The findings of this study must be considered within the context of its limitations. Media mentions do not necessarily equate to actual readers. Nor does this study consider the accuracy and quality of news stories mentioning cancer research. Additionally, Altmetric’s data set does not include all news publications; nor is it vetted externally. While PubMed actively indexes the US government funding for studies, authors are ultimately responsible for reporting funding. Also, the presented method includes only journal articles indexed in MEDLINE. Thus, we may have inadvertently missed including studies.

Conclusions

Our findings map a formative landscape of the dissemination of federally funded cancer research across a spectrum of online news media organizations, including traditional and local news publications, as well as often overlooked digital-native news sources. This study shows that the coverage of cancer research by journalists differs from that generated by other, mass media news producers. Results revealed which news stories are most popular with the public online, as well as which journals and journal articles most typically appear in these stories. Findings highlight a continued misalignment between prevalent cancers and cancers highlighted in online news media, as well as a tendency by journalists to report on cancer research with a particularly surprising, entertaining or sensationalist bent.
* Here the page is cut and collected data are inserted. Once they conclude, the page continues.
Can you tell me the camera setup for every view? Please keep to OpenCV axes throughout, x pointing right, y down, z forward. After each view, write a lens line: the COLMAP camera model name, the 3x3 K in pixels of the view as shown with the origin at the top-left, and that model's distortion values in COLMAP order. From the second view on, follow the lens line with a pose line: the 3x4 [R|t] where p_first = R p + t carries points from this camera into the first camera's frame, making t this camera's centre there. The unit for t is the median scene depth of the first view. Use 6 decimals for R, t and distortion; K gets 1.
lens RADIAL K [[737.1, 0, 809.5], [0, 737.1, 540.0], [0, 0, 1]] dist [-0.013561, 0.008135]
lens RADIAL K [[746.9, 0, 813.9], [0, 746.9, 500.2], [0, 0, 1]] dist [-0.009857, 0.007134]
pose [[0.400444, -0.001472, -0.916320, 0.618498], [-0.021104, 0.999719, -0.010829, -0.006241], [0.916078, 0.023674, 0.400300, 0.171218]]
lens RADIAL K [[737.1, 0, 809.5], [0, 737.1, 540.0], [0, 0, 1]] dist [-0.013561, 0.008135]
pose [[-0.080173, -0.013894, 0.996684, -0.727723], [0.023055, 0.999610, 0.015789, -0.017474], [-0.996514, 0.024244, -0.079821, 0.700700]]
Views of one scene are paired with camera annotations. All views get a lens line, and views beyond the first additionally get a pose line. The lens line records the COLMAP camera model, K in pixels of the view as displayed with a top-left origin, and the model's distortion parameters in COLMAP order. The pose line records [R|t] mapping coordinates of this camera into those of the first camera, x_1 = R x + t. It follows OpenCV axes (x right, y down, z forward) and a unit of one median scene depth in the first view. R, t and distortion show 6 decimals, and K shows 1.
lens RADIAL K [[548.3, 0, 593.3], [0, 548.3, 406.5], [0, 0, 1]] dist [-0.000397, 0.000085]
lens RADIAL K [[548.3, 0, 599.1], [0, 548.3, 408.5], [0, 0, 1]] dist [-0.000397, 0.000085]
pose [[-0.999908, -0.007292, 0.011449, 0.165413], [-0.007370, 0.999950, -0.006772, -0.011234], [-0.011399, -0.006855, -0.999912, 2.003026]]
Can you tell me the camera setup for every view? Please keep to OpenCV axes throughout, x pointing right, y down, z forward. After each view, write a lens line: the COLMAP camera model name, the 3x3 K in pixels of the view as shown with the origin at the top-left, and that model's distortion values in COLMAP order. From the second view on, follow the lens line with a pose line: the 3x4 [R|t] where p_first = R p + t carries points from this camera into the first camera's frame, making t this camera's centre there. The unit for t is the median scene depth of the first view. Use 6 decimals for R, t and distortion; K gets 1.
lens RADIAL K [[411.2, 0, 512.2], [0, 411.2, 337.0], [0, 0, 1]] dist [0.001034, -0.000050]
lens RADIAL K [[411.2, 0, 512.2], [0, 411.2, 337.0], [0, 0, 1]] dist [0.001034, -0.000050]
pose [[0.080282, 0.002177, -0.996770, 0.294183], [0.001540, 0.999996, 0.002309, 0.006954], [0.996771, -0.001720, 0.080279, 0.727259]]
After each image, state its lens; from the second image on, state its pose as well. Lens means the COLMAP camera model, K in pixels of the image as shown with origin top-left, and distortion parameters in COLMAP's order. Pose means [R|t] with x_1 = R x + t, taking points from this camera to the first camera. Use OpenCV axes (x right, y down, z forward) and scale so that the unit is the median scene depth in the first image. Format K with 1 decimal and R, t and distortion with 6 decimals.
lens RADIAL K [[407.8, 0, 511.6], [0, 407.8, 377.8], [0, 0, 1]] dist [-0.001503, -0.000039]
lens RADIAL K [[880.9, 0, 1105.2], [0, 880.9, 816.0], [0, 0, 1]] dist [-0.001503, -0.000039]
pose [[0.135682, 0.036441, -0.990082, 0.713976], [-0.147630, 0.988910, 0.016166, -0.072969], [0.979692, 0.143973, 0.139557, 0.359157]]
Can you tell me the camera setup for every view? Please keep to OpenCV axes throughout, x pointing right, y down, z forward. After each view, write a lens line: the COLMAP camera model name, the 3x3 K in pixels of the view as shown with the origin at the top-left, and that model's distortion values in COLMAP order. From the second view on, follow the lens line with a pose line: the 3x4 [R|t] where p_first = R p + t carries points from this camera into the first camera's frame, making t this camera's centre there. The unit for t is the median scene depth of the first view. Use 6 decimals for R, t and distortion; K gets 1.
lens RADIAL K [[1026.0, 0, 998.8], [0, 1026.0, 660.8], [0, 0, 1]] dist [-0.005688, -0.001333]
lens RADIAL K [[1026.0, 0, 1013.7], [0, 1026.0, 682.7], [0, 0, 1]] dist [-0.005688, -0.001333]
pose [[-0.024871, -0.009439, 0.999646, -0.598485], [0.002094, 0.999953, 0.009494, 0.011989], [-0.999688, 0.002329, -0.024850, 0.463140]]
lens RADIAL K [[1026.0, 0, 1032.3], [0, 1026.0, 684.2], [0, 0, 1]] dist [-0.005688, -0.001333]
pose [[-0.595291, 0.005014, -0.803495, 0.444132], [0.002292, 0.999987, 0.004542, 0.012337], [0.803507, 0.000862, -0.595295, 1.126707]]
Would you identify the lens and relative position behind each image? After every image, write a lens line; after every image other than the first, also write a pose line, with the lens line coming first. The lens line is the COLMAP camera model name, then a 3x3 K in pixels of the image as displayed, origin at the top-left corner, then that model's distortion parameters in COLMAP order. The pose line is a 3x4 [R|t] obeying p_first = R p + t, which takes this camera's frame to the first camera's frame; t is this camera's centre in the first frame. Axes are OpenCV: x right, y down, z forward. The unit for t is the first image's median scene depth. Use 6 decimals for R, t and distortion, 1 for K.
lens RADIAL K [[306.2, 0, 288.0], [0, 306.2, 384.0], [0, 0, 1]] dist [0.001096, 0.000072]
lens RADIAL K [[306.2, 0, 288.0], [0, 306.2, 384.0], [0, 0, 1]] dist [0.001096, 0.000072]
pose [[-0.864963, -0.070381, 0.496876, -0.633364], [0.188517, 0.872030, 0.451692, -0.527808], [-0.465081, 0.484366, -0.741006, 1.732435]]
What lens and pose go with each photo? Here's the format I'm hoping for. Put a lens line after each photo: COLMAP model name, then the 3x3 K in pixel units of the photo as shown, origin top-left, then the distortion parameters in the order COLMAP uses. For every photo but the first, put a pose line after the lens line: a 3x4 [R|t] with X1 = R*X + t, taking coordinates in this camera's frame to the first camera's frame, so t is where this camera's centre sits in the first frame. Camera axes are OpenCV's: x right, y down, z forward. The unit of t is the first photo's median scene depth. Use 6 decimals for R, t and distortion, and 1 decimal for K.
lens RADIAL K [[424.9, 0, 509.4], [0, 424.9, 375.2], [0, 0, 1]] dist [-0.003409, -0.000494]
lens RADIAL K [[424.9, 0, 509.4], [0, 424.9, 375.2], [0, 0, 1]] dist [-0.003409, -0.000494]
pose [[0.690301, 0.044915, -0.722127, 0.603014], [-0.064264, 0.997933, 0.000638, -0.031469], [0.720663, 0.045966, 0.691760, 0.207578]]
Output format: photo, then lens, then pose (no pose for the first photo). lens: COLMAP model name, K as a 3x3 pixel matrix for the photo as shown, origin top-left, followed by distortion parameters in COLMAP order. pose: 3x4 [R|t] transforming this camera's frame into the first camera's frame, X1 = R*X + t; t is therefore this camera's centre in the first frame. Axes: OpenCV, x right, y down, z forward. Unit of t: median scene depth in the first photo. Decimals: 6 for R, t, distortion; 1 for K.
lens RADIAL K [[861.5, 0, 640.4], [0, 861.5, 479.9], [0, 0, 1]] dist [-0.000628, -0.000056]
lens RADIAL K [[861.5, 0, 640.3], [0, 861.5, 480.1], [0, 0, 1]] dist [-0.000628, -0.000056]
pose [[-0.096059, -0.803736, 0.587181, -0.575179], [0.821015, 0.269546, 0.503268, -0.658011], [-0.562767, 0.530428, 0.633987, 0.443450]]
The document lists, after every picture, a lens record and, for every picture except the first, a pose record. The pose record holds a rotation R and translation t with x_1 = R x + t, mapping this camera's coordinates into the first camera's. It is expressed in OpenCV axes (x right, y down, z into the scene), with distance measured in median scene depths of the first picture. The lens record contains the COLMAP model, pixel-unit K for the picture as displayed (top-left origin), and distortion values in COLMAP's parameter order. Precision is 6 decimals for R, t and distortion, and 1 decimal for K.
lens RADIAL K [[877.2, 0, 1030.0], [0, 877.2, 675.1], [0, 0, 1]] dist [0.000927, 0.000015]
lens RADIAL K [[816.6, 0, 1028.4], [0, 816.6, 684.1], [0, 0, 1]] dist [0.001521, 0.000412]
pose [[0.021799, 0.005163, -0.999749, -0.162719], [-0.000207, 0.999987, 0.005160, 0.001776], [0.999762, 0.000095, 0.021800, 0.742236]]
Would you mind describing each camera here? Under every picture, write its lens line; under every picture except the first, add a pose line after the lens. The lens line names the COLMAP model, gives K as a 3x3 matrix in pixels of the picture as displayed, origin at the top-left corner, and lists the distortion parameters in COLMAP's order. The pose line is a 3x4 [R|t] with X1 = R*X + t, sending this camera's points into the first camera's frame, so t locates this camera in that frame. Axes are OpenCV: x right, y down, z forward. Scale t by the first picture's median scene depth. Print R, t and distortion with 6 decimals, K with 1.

This study has implications for funder groups (e.g., NCI, NIH) that might benefit from a replicable method for tracking characteristics from their research portfolio that appear in a broad mix of journalistic online news media. Findings can be used as a benchmark to evaluate future funding initiatives, dissemination efforts and knowledge transmission strategies. Public health communication and public relations professionals might also benefit from an examination of which characteristics of journal articles are most mentioned by journalists, as well as why cancer control and prevention receive less coverage from journalists than other cancer continuum stages.

A focus on journalistic news stories is crucial as it offers a more accurate view into health news penetration, as previous research included mass media mentions and may not accurately represent the general public’s cancer news consumption or the changing newscape online. The role of journalist as gatekeeper is well established [46,99]. But less understood and still needing additional research is how journalists find, access, understand and use cancer research and how their news media organizations (e.g., traditional versus digital native, local versus national) and their professional practices (e.g., access to research through subscription or free databases, use of abstracts or full text, press briefings arranged by journals, direct contact with scientists) affect those behaviors [46].

As Brownson et al. [71] explained, ineffective dissemination contributes to a gap between the discovery of public health knowledge and its application in both policy development and the daily lives of people. Dissemination efforts may miss opportunities to consider what research reaches journalists and how they, in turn, decide what is worthy of coverage for a particular audience. While the media, collectively, are recognized as a key channel for knowledge dissemination [16], online digital-native news publications have received little attention, with researchers more focused on traditional legacy news publications. As such, a strength of this research is its board mix of online news organizations. As Maggio et al. reported [34], a broad inclusion of news sources is crucial as traditional news media are no longer the only or the primary sources of health information for the public. Future research should consider the intertwining relationship between scientists and journalists, particularly within social media and in consideration of the promotion, coverage and framing of prevalent cancers alongside actual public cancer burden.

Acknowledgments

The authors would like to thank Asura Enkhbayar and Juan Pablo Alperin for their methodological expertise associated with this paper.

Disclaimer

The views expressed in this article are those of the authors and do not necessarily reflect the official policy or position of the Uniformed Services University of the Health Sciences, the Department of Defense, the National Cancer Institute, or the US Government.